I am asking about the so-called approximate gradient descent algorithm for solving the convex problem $$ \min_x f(x),$$ whose $(k+1)$th iterate has the form: $$ x_{k+1} = x_k - \gamma \tilde{\nabla}f(x_k),$$ where $\tilde{\nabla}f(x_k)$ is an approximation of $\nabla f(x_k)$ and $\gamma$ is some sufficiently small, positive step size parameter.

Is it possible for one to prove (formally) that $$f(x_{k+1}) \leq f(x_k),$$ or more generally, that the approximate gradient descent "works". If so, how? Note that I am not using a stochastic approximation to the gradient, so probabilistic arguments are not useful in this case.

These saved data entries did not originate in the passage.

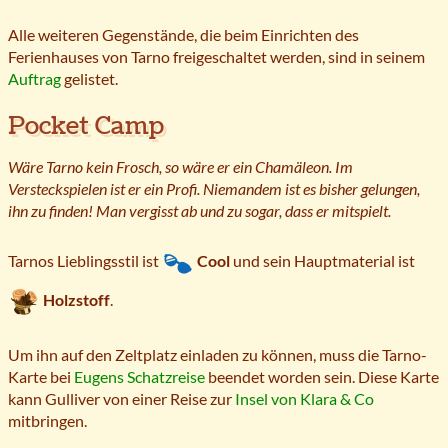
Alle weiteren Gegenstände, die beim Einrichten des
Ferienhauses von Tarno freigeschaltet werden, sind in seinem
Auftrag
gelistet.
Pocket Camp
Wäre Tarno kein Frosch, so wäre er ein Chamäleon. Im
Versteckspielen ist er ein Profi. Niemandem ist es bisher gelungen,
ihn zu finden! Man vergisst ab und zu sogar, dass er mitspielt.
Tarnos Lieblingsstil ist
Cool
und sein Hauptmaterial ist
Holzstoff
.
Um ihn auf den Zeltplatz einladen zu können, muss die Tarno-
Karte bei
Eugens Schatzreise
beendet worden sein. Diese Karte
kann Gulliver von einer Reise zur
Insel von Klara & Co
mitbringen.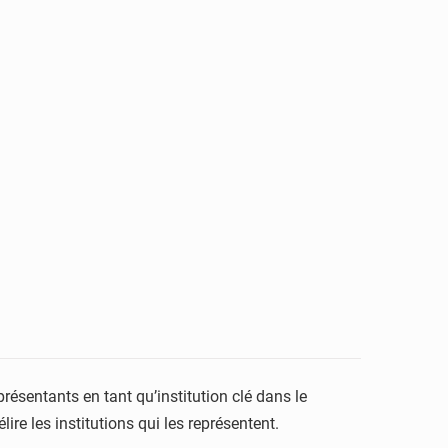
résentants en tant qu’institution clé dans le
ire les institutions qui les représentent.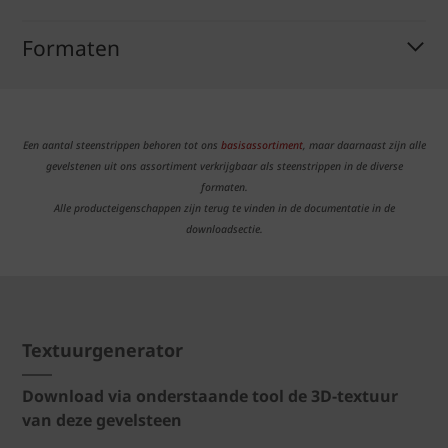
Formaten
Een aantal steenstrippen behoren tot ons
basisassortiment
, maar daarnaast zijn alle
gevelstenen uit ons assortiment verkrijgbaar als steenstrippen in de diverse
formaten.
Alle producteigenschappen zijn terug te vinden in de documentatie in de
downloadsectie.
Textuurgenerator
Download via onderstaande tool de 3D-textuur
van deze gevelsteen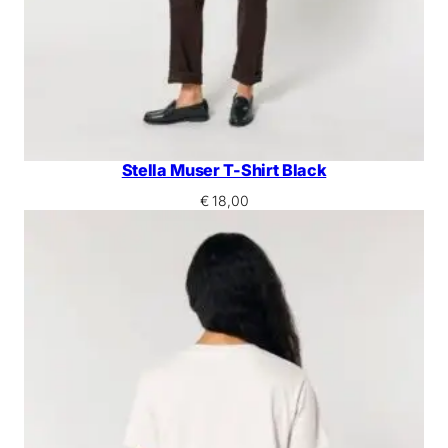
Stella Muser T-Shirt Black
€
18,00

Any directions, either to relevant papers or thoughts on how one could proceed with a proof (i.e., conditions on $\gamma$ or $\epsilon(x_k) = \tilde\nabla f(x_k) - \nabla f(x_k)$) would be helpful.

  • 0
    You might try to tackle this from the standpoint of Lyapunov stability theory. I. e., you may consider $x_{k+1} = x_k - \gamma \tilde{\nabla}f(x_k)$ as a discrete-time dynamical system.2017-01-13
  • 0
    Could you elaborate any or point to some relevant reading (at or near an intro-level)?2017-01-13

1 Answers 1

1

One option is to consider the dynamical system

$$ e_k = x_k - x^*, $$

where $x^*$ is the extremum.

Then, $e_{k+1} = e_k - \alpha \nabla f(x_k)$.

Take a function $V(e_k) = V_k := e_k^2$.

Then,

$$ V_{k+1} - V_k = \alpha^2 ( \nabla f(x_k) )^2 - 2 \alpha e_k \nabla f(x_k) $$

If it is possible to show that $V_{k+1} - V_k < 0, \forall e \ne 0$, then it is called a Lyapunov function for the system and in turn $e_k$ converges asymptotically to the equilibrium $e = 0$ whence $x = x^*$.

Observe that $e_k < 0 \implies \nabla f(x_k) < 0$ and $e_k > 0 \implies \nabla f(x_k) > 0$. So, if $\alpha$ is to be taken as positive, the condition

$$ \alpha_k < 2\frac{|e_k|}{|\nabla f(x_k)|}, e_k = 0 \implies \alpha_k := 0 $$

is a possible choice of an adaptive gain $\alpha_k$ which renders the equilibrium asymptotically stable.

If the gradient is approximate, then a condition that its sign coincides with the sign of $e_k$ suffices for the argument to work. Otherwise, you need to define the region where this condition holds. Its complement is the attractor. Indeed, if in some region the gradient changes sign arbitrarily, then no stability can be shown.